Work at Winfrith supported research at Harwell in Oxfordshire and, during its heyday, there were 2,000 people working there, building and testing reactor designs and testing materials inside them.

Image copyright NDA
Image caption In its heyday there were 2,000 people working at Winfrith, carrying out pioneering research
Image copyright NDA
Image caption Zebra was one of nine experimental reactors to be built at Winfrith

It is now six decades since the Trent's farm was wiped from the map. Now work is well under way to remove all trace of Winfrith's nuclear legacy too.

Since its closure in 1990, seven reactors - Zenith, Nero, Juno, Hector, Nestor, Dimple and Zebra - have been removed, along with cooling towers and other buildings, but the most complex tasks remain - to dismantle the enormous water-cooled reactor called SGHWR and a prototype gas-cooled reactor called Dragon.

Engineers have stripped out miles of steel pipework surrounding the SGHWR core - the only one of the nine reactors to supply the National Grid - so new structures can be built to seal it off and allow robots to cut it to pieces.

No-one will be able to access the reactor once the robots begin dismantling it, so full-scale models have been built in a nearby building to plan how the techniques would work.

Image copyright NDA
Image caption After 20 years of operation, Zebra was shut down in 1983 and demolished in 2005

Winfrith closure director Michael Dunnett said: "There is probably nothing on earth as well planned as this."

New technology is being developed to facilitate the decommissioning, while existing technologies such as production line robots and hydraulic bridge jacks are being adapted to carry out work in the most radioactive areas.

Equally complex systems have been developed to decommission Dragon, which ceased operation in 1975, such as a bespoke robotic "laser snake", capable of cutting into the structure.

The active plant around the reactor core has already been stripped out and removal of the core is due to begin in 2020.

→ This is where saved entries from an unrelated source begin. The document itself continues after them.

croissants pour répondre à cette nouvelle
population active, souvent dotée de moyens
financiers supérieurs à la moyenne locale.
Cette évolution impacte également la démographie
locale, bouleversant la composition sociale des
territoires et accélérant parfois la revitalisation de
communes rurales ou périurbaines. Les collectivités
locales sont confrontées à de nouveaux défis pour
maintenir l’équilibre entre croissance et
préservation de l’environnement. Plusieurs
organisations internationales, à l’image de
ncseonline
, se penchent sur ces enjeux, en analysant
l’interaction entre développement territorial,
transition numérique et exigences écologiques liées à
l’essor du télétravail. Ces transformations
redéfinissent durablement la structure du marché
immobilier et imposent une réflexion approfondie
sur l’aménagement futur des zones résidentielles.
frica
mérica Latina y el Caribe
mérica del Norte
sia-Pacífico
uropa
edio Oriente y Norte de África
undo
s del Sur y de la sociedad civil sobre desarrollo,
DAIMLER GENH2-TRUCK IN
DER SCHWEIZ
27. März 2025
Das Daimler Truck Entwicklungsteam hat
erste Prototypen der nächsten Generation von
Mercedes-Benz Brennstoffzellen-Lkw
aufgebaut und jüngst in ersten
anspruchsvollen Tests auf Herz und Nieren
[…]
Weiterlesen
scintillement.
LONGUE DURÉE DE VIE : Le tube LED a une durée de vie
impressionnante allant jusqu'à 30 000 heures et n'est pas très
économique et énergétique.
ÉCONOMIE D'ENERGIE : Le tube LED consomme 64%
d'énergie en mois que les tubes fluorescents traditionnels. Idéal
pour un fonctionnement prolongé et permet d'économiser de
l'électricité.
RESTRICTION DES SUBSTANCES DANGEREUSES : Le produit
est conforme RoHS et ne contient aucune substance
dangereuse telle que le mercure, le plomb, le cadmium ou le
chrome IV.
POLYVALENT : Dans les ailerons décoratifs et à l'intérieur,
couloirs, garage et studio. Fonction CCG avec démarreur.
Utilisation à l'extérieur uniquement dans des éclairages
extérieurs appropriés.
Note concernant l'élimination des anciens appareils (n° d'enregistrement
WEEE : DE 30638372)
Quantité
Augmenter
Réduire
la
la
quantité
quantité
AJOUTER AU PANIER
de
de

The process is so well planned that site operator Magnox predict it will return the site to heathland by 2023.

Despite the careful planning, the decommissioning project has thrown up some surprises.

Image copyright NDA
Image caption Mr Trent remembers the reservoir being built at Blacknoll Hill, where he played as a child

Mr Dunnett said: "One of the challenges of decommissioning a research and development site is that not everything is quite as you would expect so from time to time you will find wastes or you might find parts of the decommissioning process that weren't there in the drawings."

Other aspects of the project remain to be decided, including the future of a pipeline built to take low-level waste out to sea. The pipe, which passes under numerous landowners' areas, including a Ministry of Defence live firing range, may be cleaned and left in place instead of being removed.

When complete, Winfrith will be the first nuclear site in the UK to be fully decommissioned, meaning its nuclear licence will eventually be removed.

Mr Trent said: "When you see something like that going up, you think it's going to be there forever. I never imagined in my lifetime that it would be cleared away.

"But I think they did me a favour - it was my father who wanted the farm and I got to join the Army as a trainee mechanic."